On the other hand, the global standard-setting organisation for the securities market – the International Organization of Securities Commissions, released guidance on the use of AI and ML by market intermediaries and asset managers in September 2021, which covered inter alia, the designation of senior management personnel, who will be responsible for the oversight of the development, testing, deployment, monitoring and controls of AI and ML, and mandated regulators to require firms to adequately test and monitor AI and ML techniques on a continuous basis.
4. Mitigating potential discriminatory practices and biases
While fintechs continue to leverage several new data points to accurately underwrite loans and conduct assessments of creditworthiness that go beyond traditional parameters, AI tools may also lead to discriminatory outcomes or reinforcement of biases. Financial service providers may need to undertake periodic audits and review of AI-driven processes to minimise such instances. As the Financial Stability Board noted in a 2017 paper, AI and ML models may result in discriminatory outcomes even where discriminatory characteristics are not input directly, leading to legal challenges around the legality of such models in several jurisdictions.
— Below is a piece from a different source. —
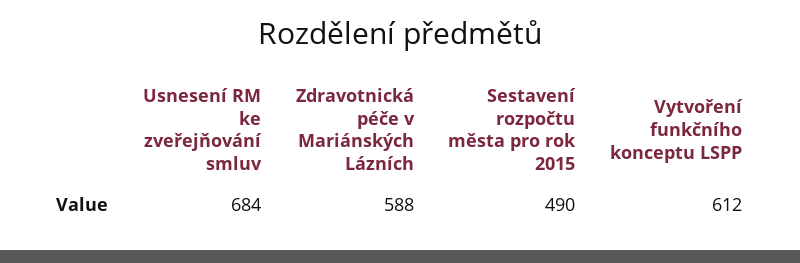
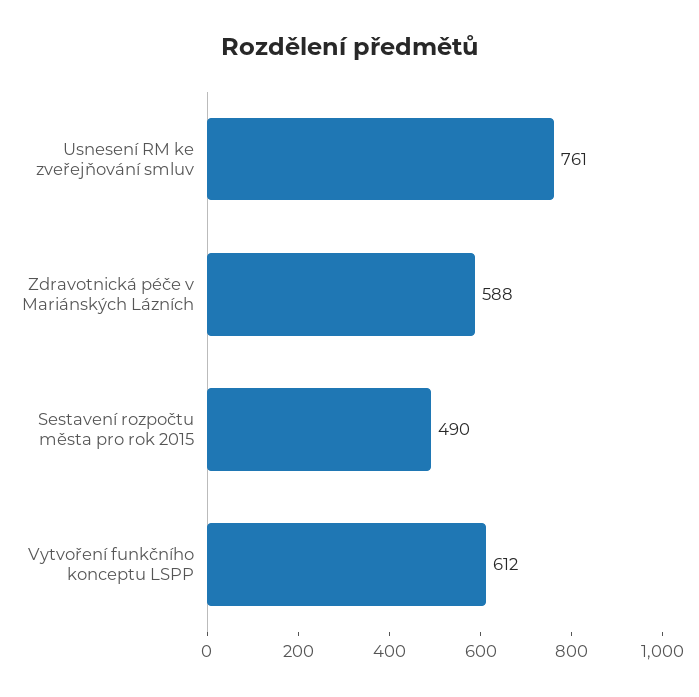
Usnesení RM ke zveřejňování smluv: 684 -> 761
5. Protecting the interests of vulnerable consumers
As a recent October 2022 discussion paper by the Bank of England on AI and ML notes, there may be specific obligations in relation to ‘vulnerable’ consumers and in instances where AI systems do not sufficiently consider the needs of such classes of customers, they may be more susceptible to risk and harm. During marketing and customer acquisition processes, AI systems may also need to be trained to not target specific categories of customers for selling of financial products and services that carry an unsuitable risk profile. This is particularly important in the Indian context, where financial literacy rates remain low.
While India, like its global counterparts, continues to identify a framework to regulate certain aspects of AI and ML while fostering innovation, various stakeholders – financial consumer groups, financial service providers, AI and ML developers, and the regulators, must find common solutions to reduce emergent risks that arise out of such technologies. Financial service providers may also need to independently assess the use of AI and ML in their own processes from time to time, and identify whether such use is aligned to legal and policy objectives, particularly in an Indian context. While financial service providers using AI and ML will be affected by forthcoming regulations, there is potential for adverse impact to be minimised through company-level policies that guide responsible AI development and deployment.